= Illustrated Hieroglyphics Handbook =

Book on Egyptian hieroglyphs

The Illustrated Hieroglyphics Handbook is part of a new genre of books focused on Egyptian hieroglyphs. The book is a graphics based book with four to seven word examples of each Egyptian hieroglyph; the words are graphically explained for each component of the word, and links to the other entries in the book; each hieroglyph is in extreme-artistic-detail and can vary for each hieroglyph, word-to-word. The determinatives ending a word are explained, (if there is one). Some determinatives are specific to individual trades, i.e. metallurgy, for example and are not in the Gardiner's sign list of Egyptian hieroglyphs.

==Book layout==
The core of the book is based on the Egyptian language, with a chapter each for:

- Egyptian uniliteral signs, U1 to U26
- Egyptian biliteral signs, B1 to B83
- Egyptian triliteral signs, T1 to T30

Each hieroglyph is examined with: Phonetics and Writing, (the four to seven example graphically displayed words), and, Semantics. The semantics may tell its history, or some of the complexities dealing with multiple uses or unknown understandings about the hieroglyph.

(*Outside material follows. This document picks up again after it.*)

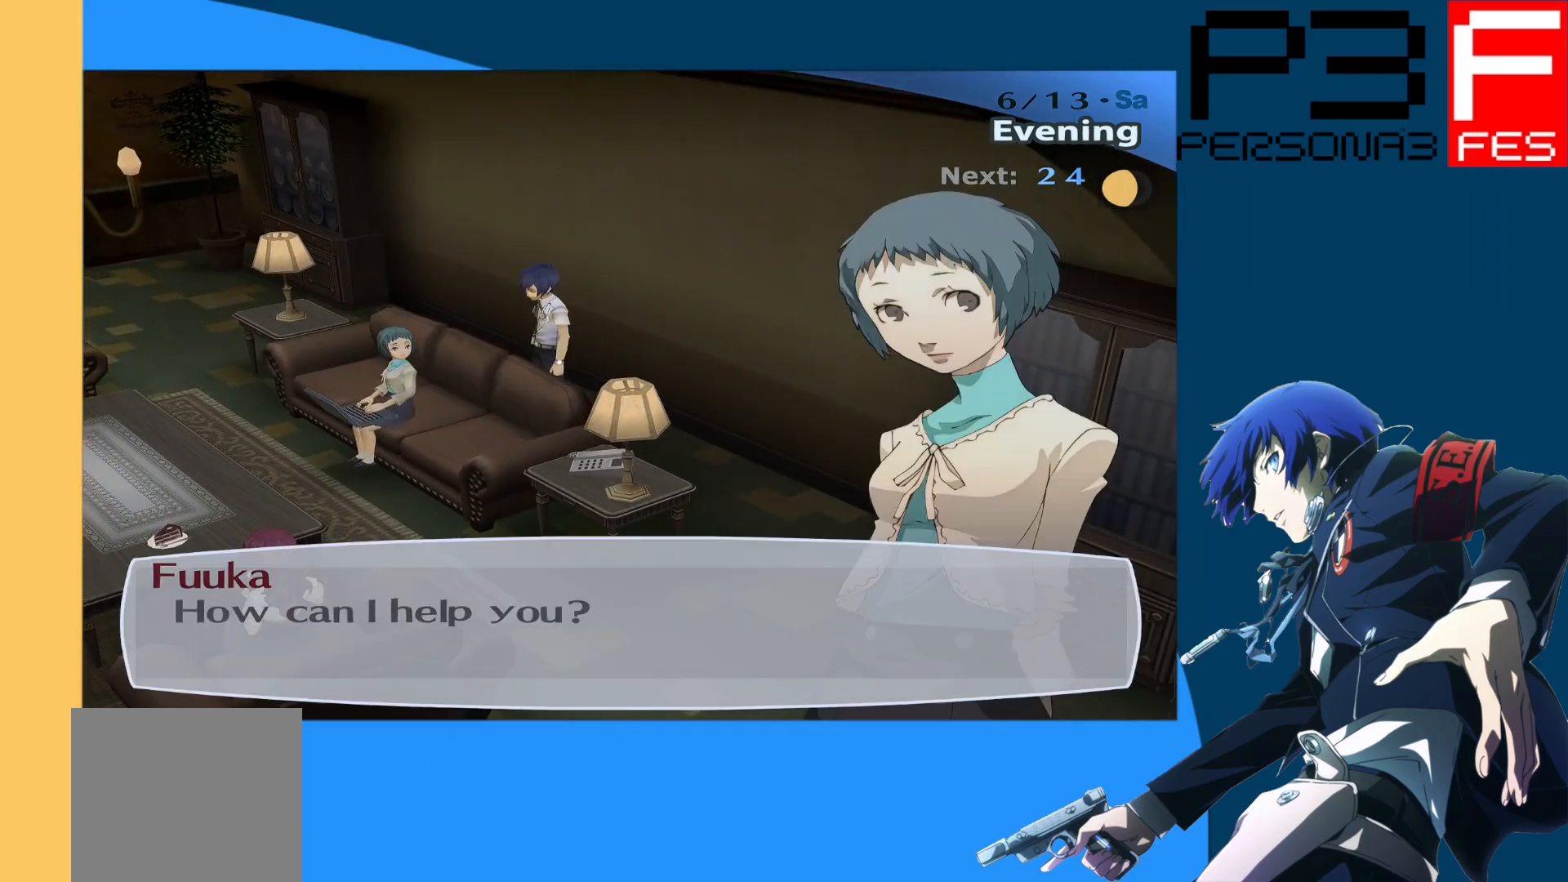
{"buttons": [], "left_stick": "center", "right_stick": "center", "events": [[100, "A", "down"], [300, "A", "up"]]}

===Other topics, subsections===
Other subsections:

- Introduction
- The Magic Palettes of Thot(h)
- International Conventions for the Pseudo-Alphabet
- General Considerations on Hieroglyphic Writing; (introduces and explains the quadrat (hieroglyph block)).
- Summary List of Hieroglyphic Signs
- The Sounds of the Pseudo-Alphabet
- Translation Symbols and their IPA Equivalents-(International Phonetic Alphabet)
- Chronological and Cultural Milestones
- Acknowledgments/About the Authors
- Index of Hieroglyphic Images
- Index

===Typographical Errors===
There are some printing errors on page 155 and 157. The words at top of each plate is swapped with the words from the other page. Each plate is labeled with a proposed pronunciation, the translation(s), and transcription. The "Phonetics and Writing" description on the corresponding preceding page match the hieroglyphs. The give away is that page 154 list the determinative for disease/pain as a sparrow, but the hieroglyph plate is labeled as "jar". Then on page 156 the determinative for milk jar is a vase, which is clearly seen in the hieroglyph, but the plate is labeled "disease, pain".